### 抜粋本文:
★ ★ ★ ★ ★

2016年1月
このコーナーでは、プロの翻訳者として活躍中の方々を中心に、ご自身が経験してきた語学の学習方法や工夫、ノウハウ、また現在も語学力を維持するために行っていることなどをご紹介しています。
第7回:語学学習成功は目標設定能力?(SSさん)
第6回:段階に合ったやり方で(umeさん)
第5回:鍵は多面的アプローチ(Y. I.さん)
第4回:私の英語とのつきあい方-時間が味方(YBさん)
第3回:「精読」と「多読」をバランスよく(S.T.さん)
第2回:英語の大海で漂流しないために、自分の羅針盤を持つ(SAKURAさん)
第1回:自分の専門分野でバイリンガルを目指す(Tedさん)
第6回:段階に合ったやり方で
私が外国語に興味を持ったのは、具体的に思い出せないくらい小さい頃からのように思います。「大きくなったら自分は外国語をペラペラになっている」と思い込んでいました。ただ、興味の対象が語学だけではなく幅広かったので、様々なことをしつつ、ときどき語学の習いごとに通ったり、テレビの語学講座で覚えたフレーズや歌を友達の前で披露したりしていました。

★ ★ ★ ★ ★

### 元データ:
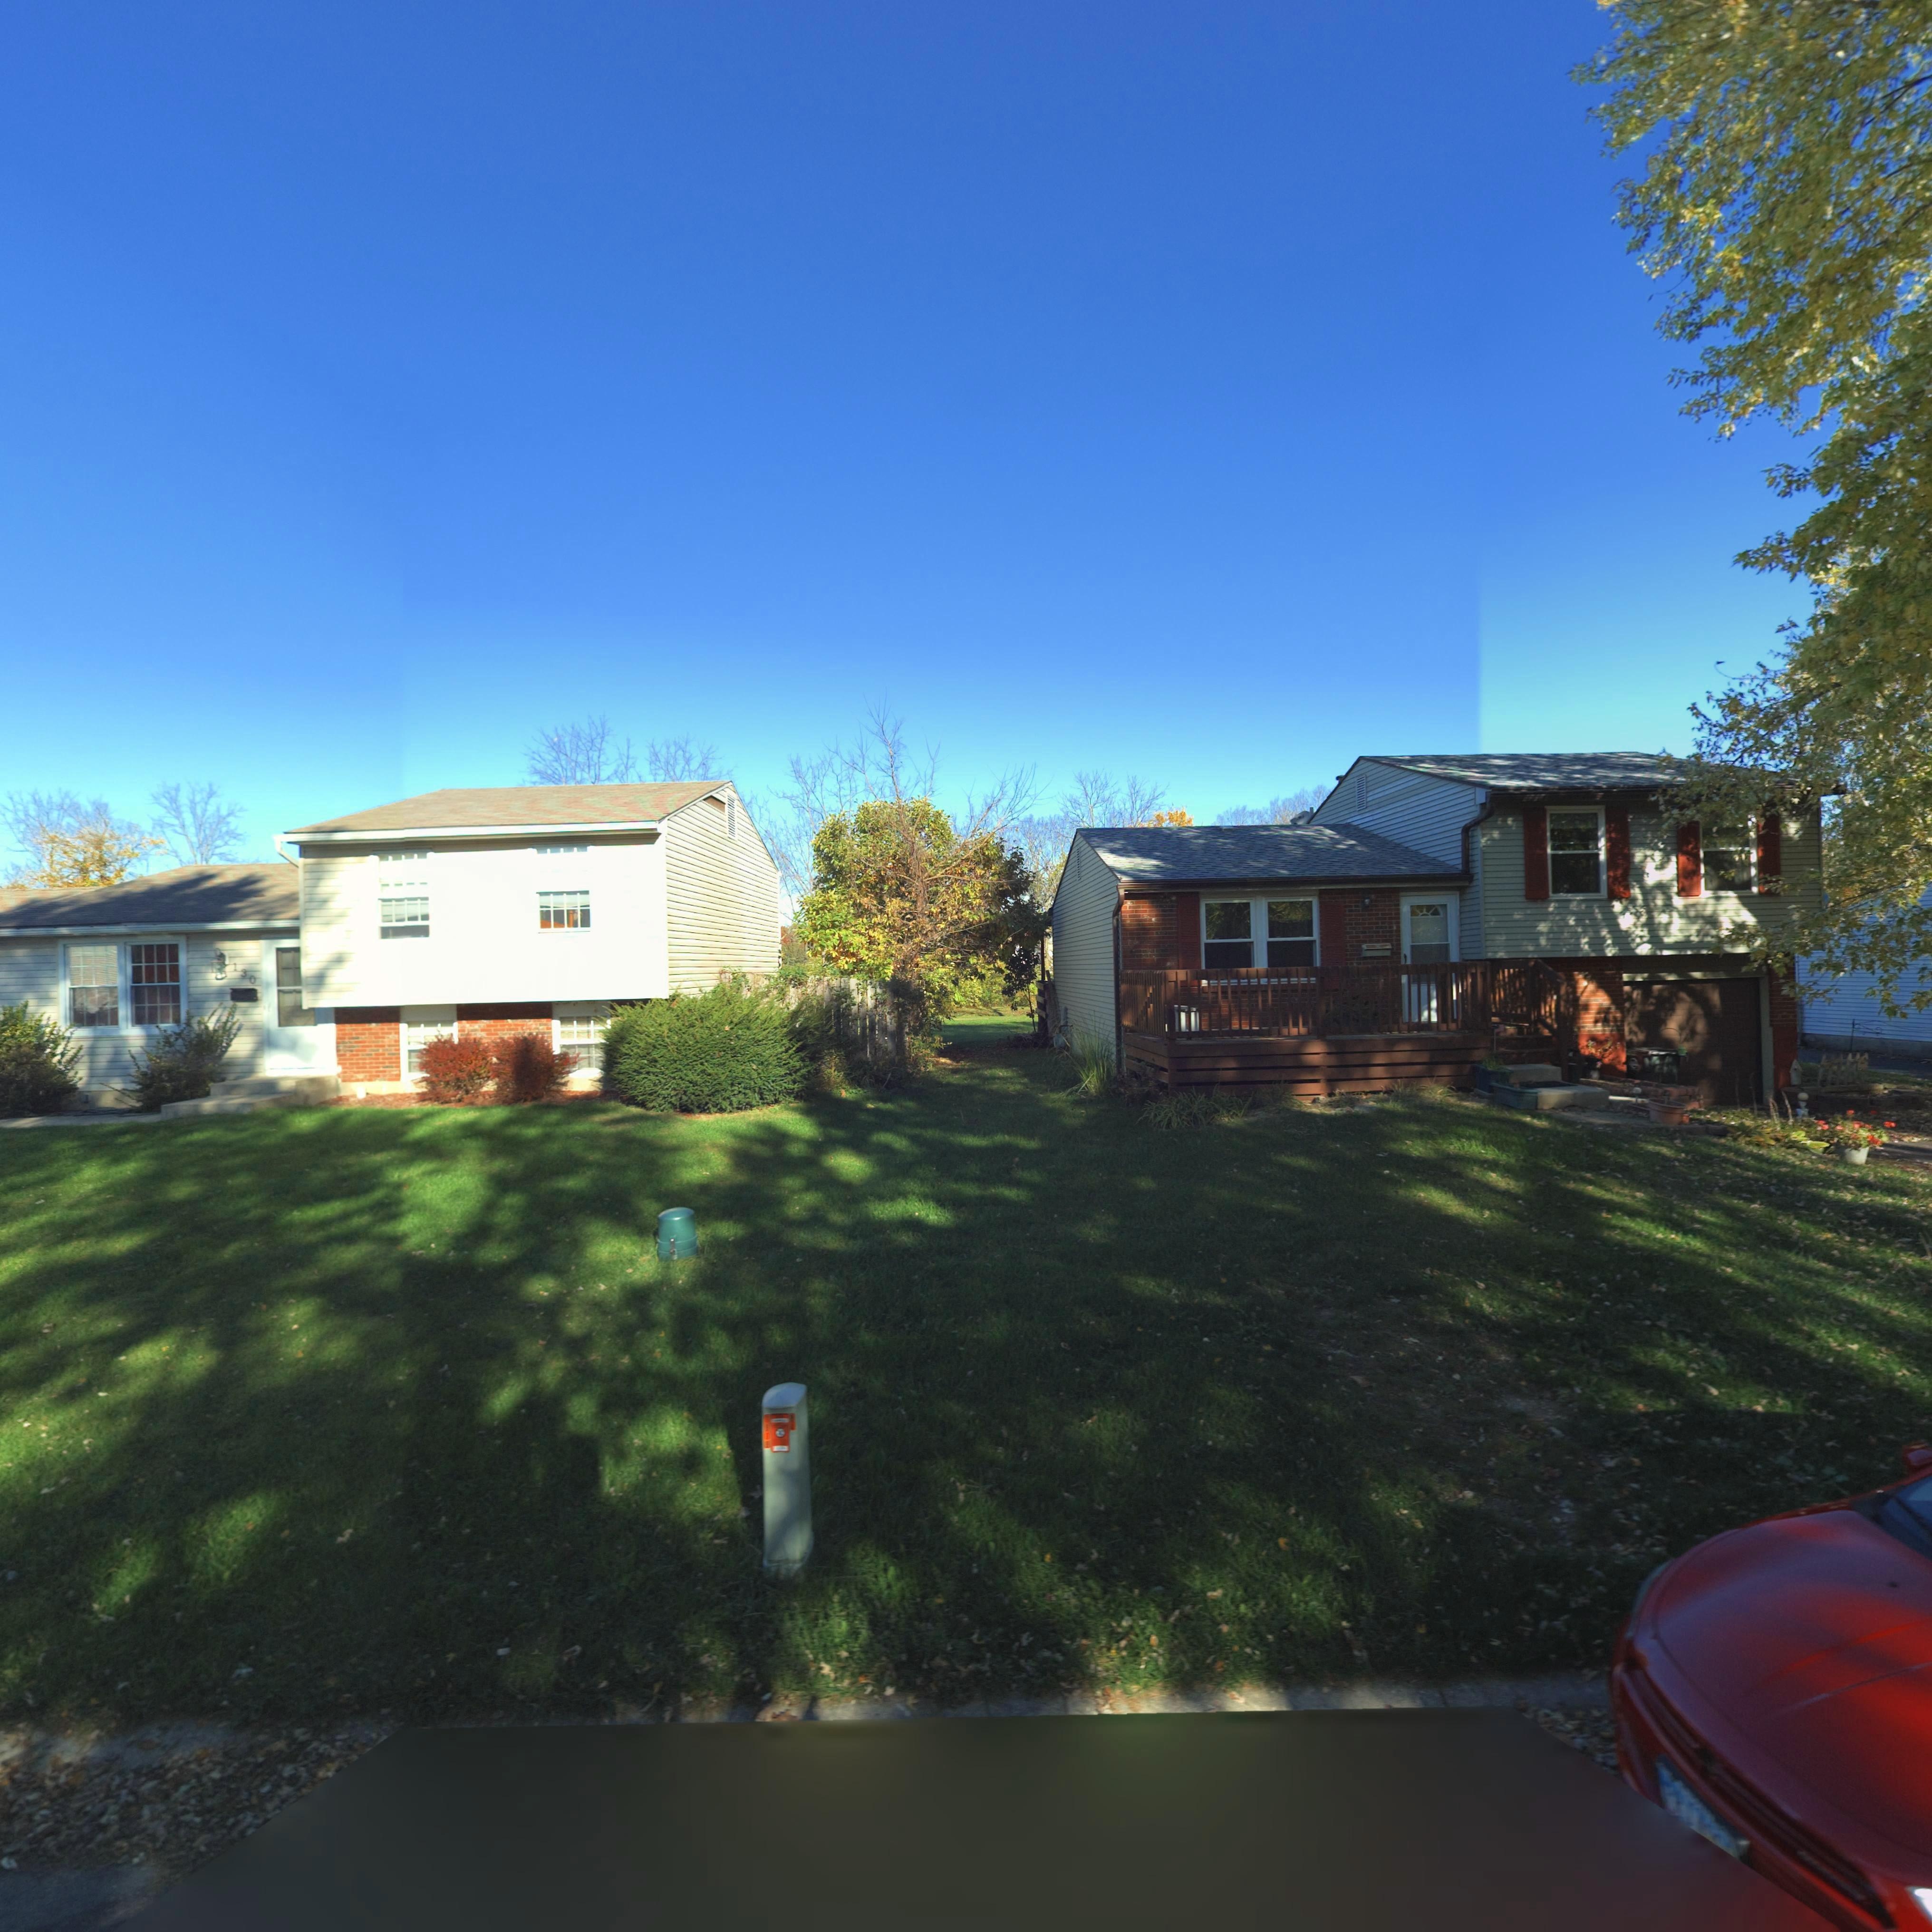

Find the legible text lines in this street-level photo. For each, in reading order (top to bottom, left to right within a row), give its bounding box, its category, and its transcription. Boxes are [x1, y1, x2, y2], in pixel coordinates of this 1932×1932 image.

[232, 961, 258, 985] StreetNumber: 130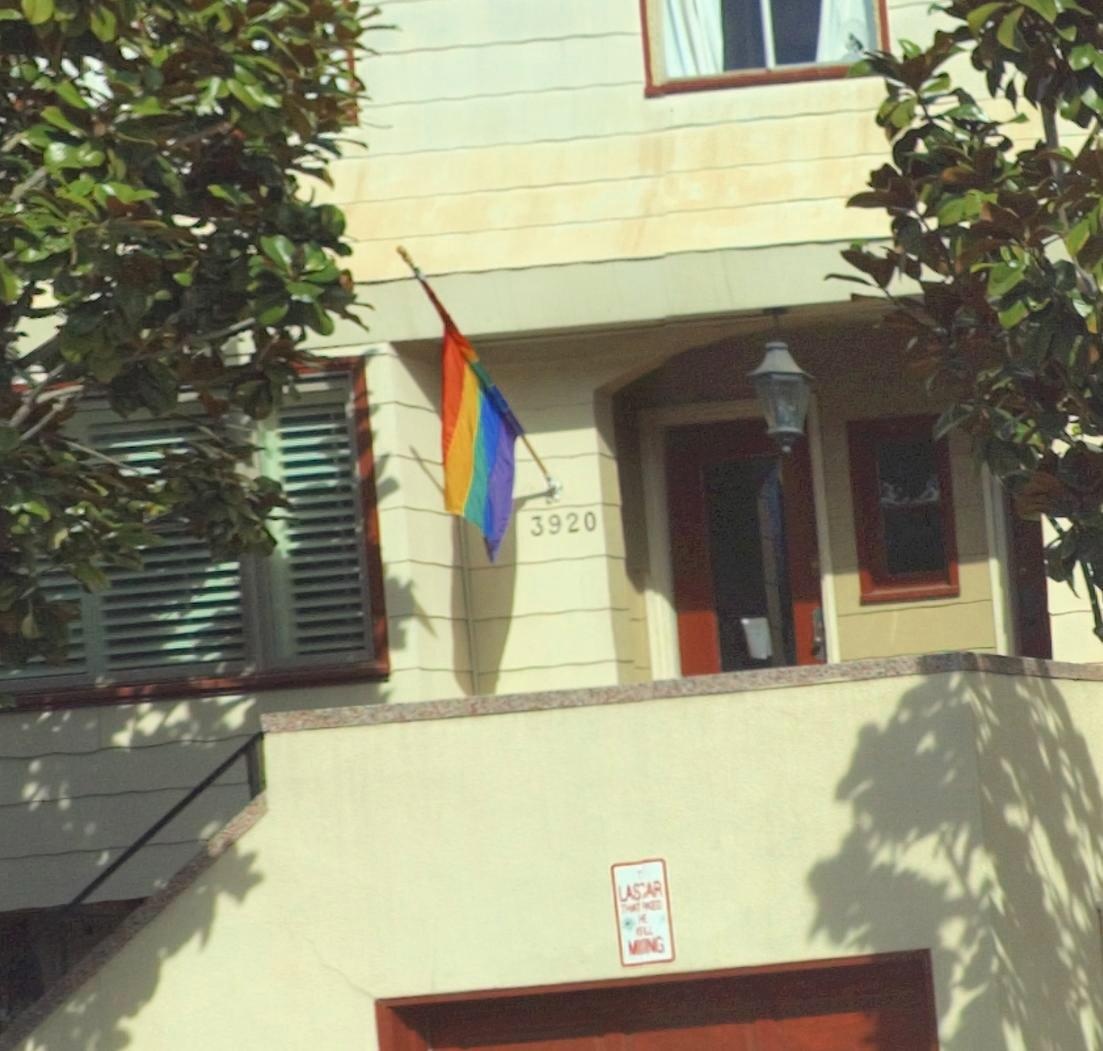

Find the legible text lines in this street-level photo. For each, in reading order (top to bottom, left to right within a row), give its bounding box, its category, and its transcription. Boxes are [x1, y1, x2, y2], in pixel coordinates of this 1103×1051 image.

★ ★ ★ ★ ★

### 実施事項:
a) 語学学習の記事の「第7回:語学学習成功は目標設定能力?(SSさん)」から「前で披露したりしていました。」までの部分を、「段階に合ったやり方で」を「段階に応じた方法で」に書き換えて示してください。
b) 語学学習の記事の続きを、最後に示された文の次から書くこと。

### タスク別回答:
a)
第7回:語学学習成功は目標設定能力?(SSさん)
第6回:段階に応じた方法で(umeさん)
第5回:鍵は多面的アプローチ(Y. I.さん)
第4回:私の英語とのつきあい方-時間が味方(YBさん)
第3回:「精読」と「多読」をバランスよく(S.T.さん)
第2回:英語の大海で漂流しないために、自分の羅針盤を持つ(SAKURAさん)
第1回:自分の専門分野でバイリンガルを目指す(Tedさん)
第6回:段階に応じた方法で
私が外国語に興味を持ったのは、具体的に思い出せないくらい小さい頃からのように思います。「大きくなったら自分は外国語をペラペラになっている」と思い込んでいました。ただ、興味の対象が語学だけではなく幅広かったので、様々なことをしつつ、ときどき語学の習いごとに通ったり、テレビの語学講座で覚えたフレーズや歌を友達の前で披露したりしていました。

b)
本格的に語学を身に付けようと思ったのは、社会人になって最初の仕事を辞めた後です。ちょうどその頃に尊敬していた海外の著名人にお会いするという機会に恵まれたのですが、"Thank you!"を連呼することしかできなかったということがありました。「次にこういう機会があったら、もう少しマシなコミュニケーションが取れる人になっていたい」と思ったことをきっかけに、留学費用の貯金と独学での勉強を始めました。最初はフレーズの丸暗記で、耳と口と手で覚えました。反射的に口をついて出てくるフレーズが増えていくことが嬉しかったです。丸暗記は、文法の理解にも役立ちました。身近な方法ながら、日記を書いたり、留学や旅行関係の資料を読んだりして読み書きの割合も徐々に増やしていきました。
その後実際に留学しましたが、ネイティブのスピードに慣れて、新聞をなんとなく読み通せる段階にたどり着くまでは四苦八苦しました。ただ、嫌にはなりませんでした。おそらく子供の頃からの「そのうちペラペラになる」という思い込みのおかげのように思いますし、「いま流暢な人も、きっとこんな時期を経ているはず」とも思っていました。また、友達に恵まれたことも大きかったです。ネイティブや日本人以外にも、いろいろな国から来ていた人達と大笑いしたり、悩みを相談しあったり、お互いの国の食や文化に興味を持ったりなど、言葉を超えた部分での交流も有り難かったです。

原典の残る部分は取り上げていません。